I had the chance to see the formally inventive, humorous spoof at Film Society of Lincoln Center’s retrospective last year and now Cinema Guild has now picked it up for a U.S. release, where it’ll bow at Anthology Film Archives on May 17. Ahead of the release–which we named one of our most-anticipated of the summer–we’re pleased to premiere the new trailer, which includes some love from Guy Maddin, who calls it “the purest and deepest of cinema’s dream.”
Rory O’Connor said in his review from the Locarno premiere, “It is a work that is packed to the brim with surrealist nods to the radical upheavals that were happening in the country at the time and also to that incomparably idiosyncratic medium, the telenovela itself. Ruiz’s film appears to suggest that as Pinochet stepped down from power, the politicians and Chilean people were acting as if they were in such a soap opera. The ability to truly understand this chaotic piece of work might rely on the viewer having knowledge of both the key figures involved and perhaps even the serialized TV shows themselves.”

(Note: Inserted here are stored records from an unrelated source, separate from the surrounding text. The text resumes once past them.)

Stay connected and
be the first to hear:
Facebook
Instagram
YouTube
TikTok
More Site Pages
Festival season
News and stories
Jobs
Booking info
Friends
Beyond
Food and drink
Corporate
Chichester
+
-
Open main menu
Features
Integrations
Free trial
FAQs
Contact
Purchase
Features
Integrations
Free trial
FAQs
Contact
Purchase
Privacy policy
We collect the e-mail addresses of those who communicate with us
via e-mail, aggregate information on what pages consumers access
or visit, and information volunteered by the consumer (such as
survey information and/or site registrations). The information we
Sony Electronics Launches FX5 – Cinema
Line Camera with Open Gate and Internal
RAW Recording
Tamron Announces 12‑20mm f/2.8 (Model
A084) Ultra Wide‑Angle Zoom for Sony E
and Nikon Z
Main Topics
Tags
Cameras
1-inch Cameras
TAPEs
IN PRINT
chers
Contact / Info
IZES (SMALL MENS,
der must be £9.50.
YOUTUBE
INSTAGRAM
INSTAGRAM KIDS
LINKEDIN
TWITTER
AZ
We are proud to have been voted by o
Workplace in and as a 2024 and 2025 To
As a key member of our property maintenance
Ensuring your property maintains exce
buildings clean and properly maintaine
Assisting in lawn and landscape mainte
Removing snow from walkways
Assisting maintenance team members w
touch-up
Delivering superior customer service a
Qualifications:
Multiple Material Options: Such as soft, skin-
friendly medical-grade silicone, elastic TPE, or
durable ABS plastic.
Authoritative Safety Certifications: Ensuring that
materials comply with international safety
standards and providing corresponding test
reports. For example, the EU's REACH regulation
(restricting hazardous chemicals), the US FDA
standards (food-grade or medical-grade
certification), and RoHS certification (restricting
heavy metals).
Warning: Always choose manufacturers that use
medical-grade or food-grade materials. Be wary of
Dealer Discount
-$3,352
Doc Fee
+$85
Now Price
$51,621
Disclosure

See our exclusive premiere of the trailer below, along with the poster and synopsis.
Filmed by Chilean master Raúl Ruiz in 1990 but left unfinished until it was completed by his wife and collaborator Valeria Sarmiento in 2017, The Wandering Soap Opera is a dreamily interconnected series of vignettes that spoof on telenovela conventions while reflecting Ruiz’s feelings upon returning to his native Chile after more than 15 years away. In one episode, a man seduces a woman by showing her his muscles, which are actually slabs of raw meat slapped into her hand. Later, the man has a gun pulled on him when he accuses a poet of plagiarism. Meanwhile, through the television screen, five women have lost their husbands after an earthquake and embrace a better future together. All along, back and forth across screens, people are watching.
Shot in gorgeous Super 16mm and featuring one zany performance after another from a cast having the time of their lives, The Wandering Soap Opera is a glorious sendup of the telenovela, which, at the end of Augusto Pinochet’s dictatorship, Ruiz called the very best lens through which to understand “Chilean reality.”
The Wandering Soap Opera opens at NYC’s Anthology Film Archives on May 17.